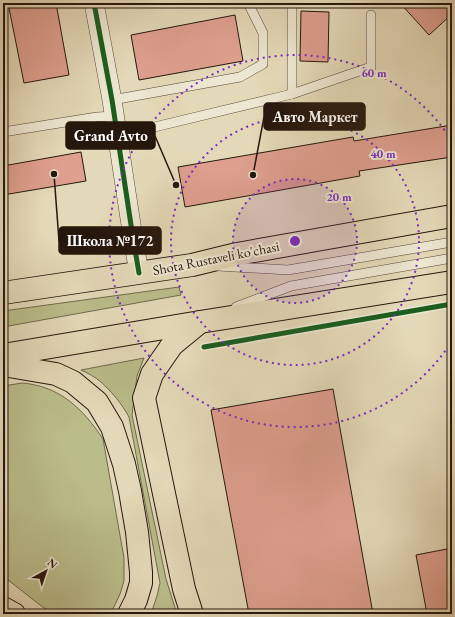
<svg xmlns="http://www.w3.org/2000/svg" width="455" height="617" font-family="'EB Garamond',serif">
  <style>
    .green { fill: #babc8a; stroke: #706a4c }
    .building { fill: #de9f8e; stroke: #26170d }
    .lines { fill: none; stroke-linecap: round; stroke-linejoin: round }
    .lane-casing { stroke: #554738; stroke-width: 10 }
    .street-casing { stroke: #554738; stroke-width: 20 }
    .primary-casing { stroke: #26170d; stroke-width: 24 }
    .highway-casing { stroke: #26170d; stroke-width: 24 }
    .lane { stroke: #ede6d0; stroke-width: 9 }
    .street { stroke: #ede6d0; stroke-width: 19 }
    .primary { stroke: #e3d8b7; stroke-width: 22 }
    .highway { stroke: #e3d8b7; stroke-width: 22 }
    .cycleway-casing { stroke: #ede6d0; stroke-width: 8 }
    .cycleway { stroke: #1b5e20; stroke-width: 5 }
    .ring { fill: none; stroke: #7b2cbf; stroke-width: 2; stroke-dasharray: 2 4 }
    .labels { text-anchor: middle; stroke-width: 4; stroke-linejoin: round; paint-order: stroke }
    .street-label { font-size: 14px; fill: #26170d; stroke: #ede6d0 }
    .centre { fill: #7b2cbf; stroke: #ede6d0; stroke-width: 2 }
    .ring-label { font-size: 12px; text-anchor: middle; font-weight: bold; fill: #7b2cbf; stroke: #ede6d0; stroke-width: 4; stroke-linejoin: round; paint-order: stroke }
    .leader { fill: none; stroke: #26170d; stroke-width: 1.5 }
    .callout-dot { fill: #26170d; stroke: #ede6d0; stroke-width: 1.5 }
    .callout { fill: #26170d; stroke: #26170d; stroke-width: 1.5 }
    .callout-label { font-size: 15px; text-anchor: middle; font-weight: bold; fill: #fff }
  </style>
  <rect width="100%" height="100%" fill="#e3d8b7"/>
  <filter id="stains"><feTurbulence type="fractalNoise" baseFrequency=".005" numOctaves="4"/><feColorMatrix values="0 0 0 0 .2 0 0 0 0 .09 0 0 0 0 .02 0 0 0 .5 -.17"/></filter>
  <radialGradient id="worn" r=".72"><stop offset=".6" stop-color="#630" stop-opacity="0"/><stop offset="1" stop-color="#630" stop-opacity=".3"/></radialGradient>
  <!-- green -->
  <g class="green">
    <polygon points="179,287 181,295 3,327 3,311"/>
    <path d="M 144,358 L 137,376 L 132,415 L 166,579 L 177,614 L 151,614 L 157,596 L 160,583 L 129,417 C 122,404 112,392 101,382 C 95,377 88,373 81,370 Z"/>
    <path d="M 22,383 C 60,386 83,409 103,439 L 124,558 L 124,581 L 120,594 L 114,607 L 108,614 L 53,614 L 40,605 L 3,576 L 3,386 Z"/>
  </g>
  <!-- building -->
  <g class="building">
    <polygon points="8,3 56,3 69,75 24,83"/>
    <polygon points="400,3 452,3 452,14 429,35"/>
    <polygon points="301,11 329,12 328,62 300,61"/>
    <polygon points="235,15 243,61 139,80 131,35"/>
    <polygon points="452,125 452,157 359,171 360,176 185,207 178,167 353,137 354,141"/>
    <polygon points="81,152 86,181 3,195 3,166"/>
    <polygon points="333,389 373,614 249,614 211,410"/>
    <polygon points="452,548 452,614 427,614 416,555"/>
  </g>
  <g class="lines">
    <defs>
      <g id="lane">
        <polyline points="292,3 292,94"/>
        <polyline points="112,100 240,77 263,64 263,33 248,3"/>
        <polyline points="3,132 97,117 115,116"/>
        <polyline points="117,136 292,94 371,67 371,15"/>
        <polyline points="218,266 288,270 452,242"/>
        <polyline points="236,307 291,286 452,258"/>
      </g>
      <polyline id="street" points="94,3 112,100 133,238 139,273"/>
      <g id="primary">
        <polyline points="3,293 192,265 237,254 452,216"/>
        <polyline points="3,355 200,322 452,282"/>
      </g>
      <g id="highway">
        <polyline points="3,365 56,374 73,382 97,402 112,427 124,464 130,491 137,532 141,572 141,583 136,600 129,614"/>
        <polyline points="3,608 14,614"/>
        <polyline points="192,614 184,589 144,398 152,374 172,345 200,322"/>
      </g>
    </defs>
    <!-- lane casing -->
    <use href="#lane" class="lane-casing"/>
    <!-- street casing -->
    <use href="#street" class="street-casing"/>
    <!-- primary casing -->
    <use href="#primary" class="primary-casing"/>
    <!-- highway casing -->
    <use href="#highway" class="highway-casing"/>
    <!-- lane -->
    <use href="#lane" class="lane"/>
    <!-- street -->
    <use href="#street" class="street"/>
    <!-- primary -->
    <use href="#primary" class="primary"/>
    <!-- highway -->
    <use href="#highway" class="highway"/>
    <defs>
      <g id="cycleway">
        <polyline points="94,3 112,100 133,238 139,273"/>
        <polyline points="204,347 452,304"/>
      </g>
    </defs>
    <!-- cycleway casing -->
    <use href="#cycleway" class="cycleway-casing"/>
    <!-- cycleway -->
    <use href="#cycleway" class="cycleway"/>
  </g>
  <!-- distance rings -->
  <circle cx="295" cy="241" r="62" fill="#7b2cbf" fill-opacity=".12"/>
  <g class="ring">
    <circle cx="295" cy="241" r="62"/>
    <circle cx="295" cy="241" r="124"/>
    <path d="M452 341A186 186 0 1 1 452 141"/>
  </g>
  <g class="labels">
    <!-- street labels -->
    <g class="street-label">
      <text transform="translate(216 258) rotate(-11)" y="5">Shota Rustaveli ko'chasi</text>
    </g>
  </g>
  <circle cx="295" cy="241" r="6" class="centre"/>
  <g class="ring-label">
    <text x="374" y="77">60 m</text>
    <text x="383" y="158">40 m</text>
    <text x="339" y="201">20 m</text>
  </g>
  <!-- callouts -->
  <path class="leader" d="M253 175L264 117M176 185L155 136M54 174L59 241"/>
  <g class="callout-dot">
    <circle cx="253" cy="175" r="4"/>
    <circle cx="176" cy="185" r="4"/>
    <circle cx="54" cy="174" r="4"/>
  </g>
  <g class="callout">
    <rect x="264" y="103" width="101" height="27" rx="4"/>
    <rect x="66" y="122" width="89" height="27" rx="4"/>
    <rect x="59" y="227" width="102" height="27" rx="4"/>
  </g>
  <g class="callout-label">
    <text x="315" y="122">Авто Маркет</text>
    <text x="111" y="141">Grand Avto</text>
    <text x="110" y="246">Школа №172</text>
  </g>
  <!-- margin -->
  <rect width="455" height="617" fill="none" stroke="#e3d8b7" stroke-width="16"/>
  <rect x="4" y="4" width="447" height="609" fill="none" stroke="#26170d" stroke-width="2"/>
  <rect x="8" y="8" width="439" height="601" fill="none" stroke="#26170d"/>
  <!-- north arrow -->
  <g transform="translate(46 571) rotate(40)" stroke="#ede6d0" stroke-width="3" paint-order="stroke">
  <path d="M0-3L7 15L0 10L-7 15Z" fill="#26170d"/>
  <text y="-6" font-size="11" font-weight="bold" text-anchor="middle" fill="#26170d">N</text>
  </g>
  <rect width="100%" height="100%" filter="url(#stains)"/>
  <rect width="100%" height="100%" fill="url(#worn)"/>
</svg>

━━━━━━━━━━━━━━━━

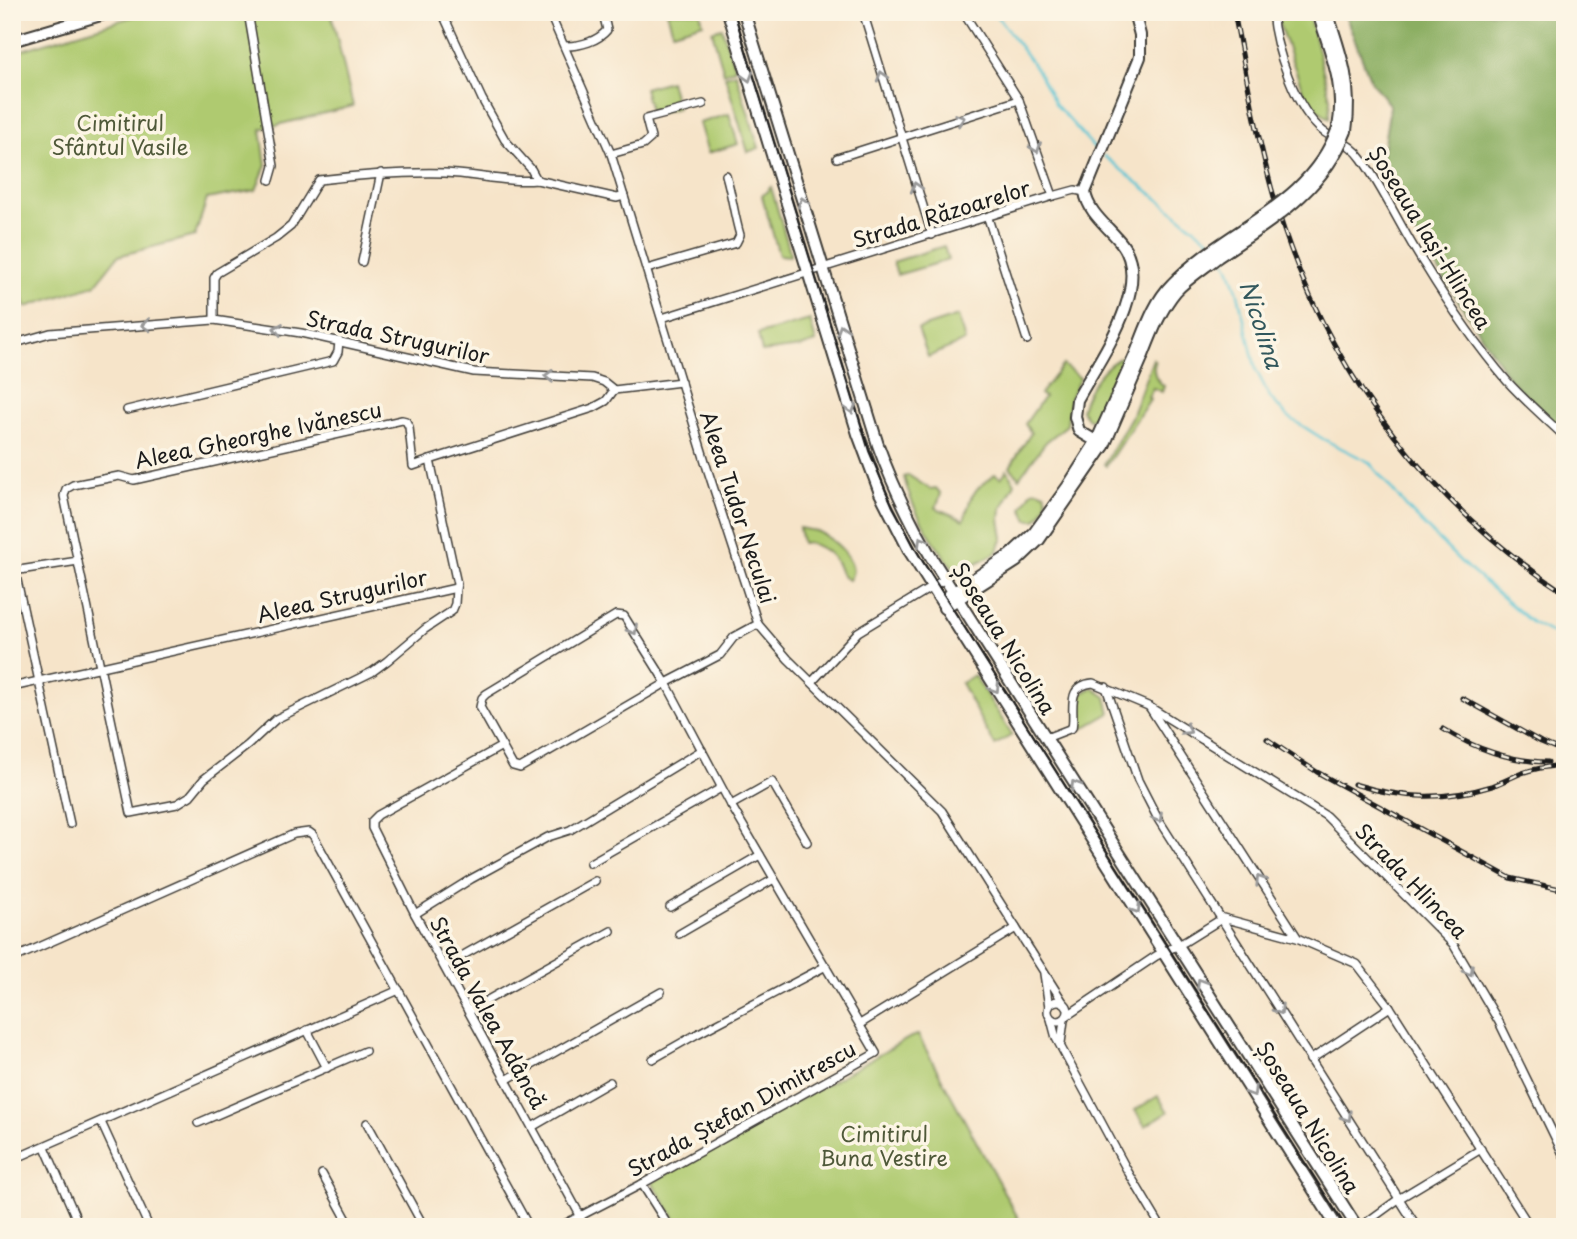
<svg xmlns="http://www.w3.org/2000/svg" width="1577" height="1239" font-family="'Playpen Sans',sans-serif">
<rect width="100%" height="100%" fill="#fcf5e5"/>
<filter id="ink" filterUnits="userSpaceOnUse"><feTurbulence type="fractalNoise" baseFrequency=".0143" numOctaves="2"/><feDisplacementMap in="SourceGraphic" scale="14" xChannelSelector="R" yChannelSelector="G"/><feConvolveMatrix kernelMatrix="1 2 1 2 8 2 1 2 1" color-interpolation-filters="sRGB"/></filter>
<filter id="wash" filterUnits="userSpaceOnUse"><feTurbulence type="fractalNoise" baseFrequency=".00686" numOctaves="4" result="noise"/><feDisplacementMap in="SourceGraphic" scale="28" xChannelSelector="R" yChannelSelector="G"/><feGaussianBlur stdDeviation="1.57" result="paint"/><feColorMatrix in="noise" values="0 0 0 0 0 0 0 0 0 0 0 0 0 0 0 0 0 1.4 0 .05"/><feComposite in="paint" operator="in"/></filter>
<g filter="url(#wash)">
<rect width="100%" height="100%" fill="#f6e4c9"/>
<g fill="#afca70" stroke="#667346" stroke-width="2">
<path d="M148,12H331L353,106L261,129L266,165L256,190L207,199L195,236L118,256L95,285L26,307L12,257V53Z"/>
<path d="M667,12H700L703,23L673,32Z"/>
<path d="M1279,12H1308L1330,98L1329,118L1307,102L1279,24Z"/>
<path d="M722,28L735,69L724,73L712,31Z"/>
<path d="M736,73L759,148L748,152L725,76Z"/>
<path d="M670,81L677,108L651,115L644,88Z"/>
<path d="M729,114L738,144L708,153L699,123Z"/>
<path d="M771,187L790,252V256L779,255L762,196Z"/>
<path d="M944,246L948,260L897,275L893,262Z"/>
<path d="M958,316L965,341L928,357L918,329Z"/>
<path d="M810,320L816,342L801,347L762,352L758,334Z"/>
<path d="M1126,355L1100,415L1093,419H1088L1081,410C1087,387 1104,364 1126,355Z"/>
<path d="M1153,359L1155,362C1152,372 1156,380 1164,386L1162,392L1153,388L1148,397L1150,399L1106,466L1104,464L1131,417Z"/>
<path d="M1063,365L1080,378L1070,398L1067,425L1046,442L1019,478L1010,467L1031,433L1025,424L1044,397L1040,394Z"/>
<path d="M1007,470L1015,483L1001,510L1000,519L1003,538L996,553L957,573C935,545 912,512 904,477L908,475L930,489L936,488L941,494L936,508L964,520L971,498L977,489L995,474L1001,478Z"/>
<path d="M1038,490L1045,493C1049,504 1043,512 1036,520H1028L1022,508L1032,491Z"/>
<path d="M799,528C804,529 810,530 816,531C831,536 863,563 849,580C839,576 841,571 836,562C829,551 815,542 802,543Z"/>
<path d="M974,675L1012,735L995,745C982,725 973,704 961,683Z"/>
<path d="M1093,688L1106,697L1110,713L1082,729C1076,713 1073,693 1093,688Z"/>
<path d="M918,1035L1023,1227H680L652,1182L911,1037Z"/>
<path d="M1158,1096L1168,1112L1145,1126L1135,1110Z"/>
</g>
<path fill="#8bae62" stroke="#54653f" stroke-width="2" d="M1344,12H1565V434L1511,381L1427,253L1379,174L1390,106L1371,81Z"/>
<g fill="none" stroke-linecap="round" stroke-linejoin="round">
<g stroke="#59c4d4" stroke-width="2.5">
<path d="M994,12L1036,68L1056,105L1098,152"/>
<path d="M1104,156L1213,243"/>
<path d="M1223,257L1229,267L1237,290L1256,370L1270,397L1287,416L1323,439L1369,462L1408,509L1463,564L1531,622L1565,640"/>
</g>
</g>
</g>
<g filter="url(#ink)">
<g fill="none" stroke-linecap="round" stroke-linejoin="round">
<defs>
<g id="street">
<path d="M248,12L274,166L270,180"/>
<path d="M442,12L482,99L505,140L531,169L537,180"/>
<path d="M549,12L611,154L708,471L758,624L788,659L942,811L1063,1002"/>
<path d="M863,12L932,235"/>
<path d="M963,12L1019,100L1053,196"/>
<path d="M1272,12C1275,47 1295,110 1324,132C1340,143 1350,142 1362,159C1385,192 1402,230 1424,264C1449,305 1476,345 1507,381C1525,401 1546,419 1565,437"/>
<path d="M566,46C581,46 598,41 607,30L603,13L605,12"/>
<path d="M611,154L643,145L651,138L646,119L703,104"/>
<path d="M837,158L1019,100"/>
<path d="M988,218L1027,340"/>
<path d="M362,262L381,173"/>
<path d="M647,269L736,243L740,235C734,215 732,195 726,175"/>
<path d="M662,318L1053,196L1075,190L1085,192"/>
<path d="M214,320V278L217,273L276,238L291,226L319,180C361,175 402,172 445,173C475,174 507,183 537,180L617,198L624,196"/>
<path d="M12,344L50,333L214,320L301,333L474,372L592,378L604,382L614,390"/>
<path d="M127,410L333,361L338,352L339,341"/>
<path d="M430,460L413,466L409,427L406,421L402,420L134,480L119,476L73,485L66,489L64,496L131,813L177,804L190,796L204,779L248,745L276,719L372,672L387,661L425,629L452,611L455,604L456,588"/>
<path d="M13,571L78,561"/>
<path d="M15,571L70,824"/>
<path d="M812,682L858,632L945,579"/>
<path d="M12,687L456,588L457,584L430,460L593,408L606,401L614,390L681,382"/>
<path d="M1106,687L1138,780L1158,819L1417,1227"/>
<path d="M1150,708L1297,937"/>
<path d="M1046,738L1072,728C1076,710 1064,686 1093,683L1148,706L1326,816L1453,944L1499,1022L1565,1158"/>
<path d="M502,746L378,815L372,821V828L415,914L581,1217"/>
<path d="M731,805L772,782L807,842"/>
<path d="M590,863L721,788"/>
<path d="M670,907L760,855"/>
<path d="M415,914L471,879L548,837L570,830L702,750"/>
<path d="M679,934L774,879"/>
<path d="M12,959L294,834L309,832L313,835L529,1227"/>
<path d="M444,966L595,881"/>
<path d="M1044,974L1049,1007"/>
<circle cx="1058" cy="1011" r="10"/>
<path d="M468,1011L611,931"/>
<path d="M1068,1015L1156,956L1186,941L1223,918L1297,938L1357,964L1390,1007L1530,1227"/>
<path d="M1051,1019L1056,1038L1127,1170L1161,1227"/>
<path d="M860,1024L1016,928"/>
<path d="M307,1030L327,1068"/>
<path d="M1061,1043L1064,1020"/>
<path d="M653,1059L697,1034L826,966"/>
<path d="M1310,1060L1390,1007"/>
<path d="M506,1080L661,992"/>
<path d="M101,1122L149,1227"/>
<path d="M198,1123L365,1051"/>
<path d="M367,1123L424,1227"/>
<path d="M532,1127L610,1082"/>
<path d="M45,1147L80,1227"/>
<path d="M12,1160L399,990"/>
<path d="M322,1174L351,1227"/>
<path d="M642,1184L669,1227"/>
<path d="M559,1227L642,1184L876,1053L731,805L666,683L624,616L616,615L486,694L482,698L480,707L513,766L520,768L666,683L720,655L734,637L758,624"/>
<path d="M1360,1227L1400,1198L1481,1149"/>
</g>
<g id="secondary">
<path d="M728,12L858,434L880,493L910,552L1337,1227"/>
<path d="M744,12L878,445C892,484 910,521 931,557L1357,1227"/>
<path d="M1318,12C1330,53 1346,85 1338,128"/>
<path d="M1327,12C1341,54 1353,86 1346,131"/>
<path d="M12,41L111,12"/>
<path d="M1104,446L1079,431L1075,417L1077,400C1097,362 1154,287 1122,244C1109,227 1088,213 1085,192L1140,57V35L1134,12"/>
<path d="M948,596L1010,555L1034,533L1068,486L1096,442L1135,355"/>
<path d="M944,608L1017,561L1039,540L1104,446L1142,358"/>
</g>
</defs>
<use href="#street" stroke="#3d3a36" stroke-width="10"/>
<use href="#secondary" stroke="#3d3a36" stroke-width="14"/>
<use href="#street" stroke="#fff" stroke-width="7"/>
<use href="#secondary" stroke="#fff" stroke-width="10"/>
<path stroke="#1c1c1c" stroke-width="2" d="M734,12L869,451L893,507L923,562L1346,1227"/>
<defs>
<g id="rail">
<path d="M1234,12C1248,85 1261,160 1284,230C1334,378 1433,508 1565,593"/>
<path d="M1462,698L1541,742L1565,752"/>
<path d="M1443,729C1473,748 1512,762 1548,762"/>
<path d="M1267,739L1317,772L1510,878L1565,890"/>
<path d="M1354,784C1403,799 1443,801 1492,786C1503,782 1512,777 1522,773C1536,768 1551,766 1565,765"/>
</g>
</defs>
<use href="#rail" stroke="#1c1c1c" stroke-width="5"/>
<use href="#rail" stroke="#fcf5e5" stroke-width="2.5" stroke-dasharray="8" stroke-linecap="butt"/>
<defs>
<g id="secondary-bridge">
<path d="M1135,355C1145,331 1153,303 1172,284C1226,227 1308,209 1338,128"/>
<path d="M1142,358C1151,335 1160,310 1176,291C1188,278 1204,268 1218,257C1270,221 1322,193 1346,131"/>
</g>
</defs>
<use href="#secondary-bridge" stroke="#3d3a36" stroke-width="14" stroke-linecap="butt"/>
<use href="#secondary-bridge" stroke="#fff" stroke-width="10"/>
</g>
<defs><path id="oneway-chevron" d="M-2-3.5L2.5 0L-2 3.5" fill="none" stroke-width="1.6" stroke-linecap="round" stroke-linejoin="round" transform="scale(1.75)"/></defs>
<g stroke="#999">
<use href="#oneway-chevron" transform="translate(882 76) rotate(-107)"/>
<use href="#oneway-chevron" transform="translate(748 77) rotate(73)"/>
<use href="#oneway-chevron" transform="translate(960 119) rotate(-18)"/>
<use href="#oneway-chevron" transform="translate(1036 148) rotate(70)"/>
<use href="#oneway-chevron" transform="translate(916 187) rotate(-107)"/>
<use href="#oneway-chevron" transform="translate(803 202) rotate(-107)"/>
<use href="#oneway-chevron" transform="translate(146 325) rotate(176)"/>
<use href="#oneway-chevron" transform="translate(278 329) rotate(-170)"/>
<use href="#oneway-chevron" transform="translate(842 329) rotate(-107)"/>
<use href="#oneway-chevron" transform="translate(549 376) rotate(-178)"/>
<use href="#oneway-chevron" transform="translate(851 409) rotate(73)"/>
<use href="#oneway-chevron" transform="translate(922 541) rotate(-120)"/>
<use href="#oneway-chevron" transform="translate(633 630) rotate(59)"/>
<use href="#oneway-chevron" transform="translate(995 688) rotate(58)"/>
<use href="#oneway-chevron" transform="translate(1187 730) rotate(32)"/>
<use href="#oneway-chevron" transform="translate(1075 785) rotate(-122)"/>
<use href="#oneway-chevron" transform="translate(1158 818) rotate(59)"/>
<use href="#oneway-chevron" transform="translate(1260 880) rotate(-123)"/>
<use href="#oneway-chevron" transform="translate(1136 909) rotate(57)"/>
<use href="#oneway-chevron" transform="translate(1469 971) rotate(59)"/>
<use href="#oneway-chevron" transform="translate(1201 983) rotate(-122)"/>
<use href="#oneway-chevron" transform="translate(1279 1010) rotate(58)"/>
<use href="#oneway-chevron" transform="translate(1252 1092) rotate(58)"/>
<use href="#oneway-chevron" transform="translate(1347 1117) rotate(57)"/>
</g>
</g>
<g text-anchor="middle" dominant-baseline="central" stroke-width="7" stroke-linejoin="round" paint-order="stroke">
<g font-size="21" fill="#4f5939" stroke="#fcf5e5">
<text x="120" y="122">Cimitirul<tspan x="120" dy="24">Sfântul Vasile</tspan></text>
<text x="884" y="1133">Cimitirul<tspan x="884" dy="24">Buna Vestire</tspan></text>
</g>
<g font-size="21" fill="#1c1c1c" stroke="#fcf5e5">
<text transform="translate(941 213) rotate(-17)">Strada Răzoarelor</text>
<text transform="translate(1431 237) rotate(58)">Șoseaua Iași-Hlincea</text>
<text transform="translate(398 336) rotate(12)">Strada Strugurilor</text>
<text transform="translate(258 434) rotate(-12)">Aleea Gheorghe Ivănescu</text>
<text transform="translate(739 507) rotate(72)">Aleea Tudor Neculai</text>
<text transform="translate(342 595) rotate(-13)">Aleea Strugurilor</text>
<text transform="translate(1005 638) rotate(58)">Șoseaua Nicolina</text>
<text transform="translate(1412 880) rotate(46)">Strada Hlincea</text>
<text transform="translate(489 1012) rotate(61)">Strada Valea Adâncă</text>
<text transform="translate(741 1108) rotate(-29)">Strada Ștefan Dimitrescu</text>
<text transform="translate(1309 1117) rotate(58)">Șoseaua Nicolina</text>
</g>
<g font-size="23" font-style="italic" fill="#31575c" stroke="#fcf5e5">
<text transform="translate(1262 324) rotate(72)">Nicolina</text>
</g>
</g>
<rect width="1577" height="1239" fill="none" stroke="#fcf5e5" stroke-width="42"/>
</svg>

━━━━━━━━━━━━━━━━

• **Exercise**: Lines in the entries above that hold "xChannelSelector" should be counted; give only that count.

• **Response to this task**: 2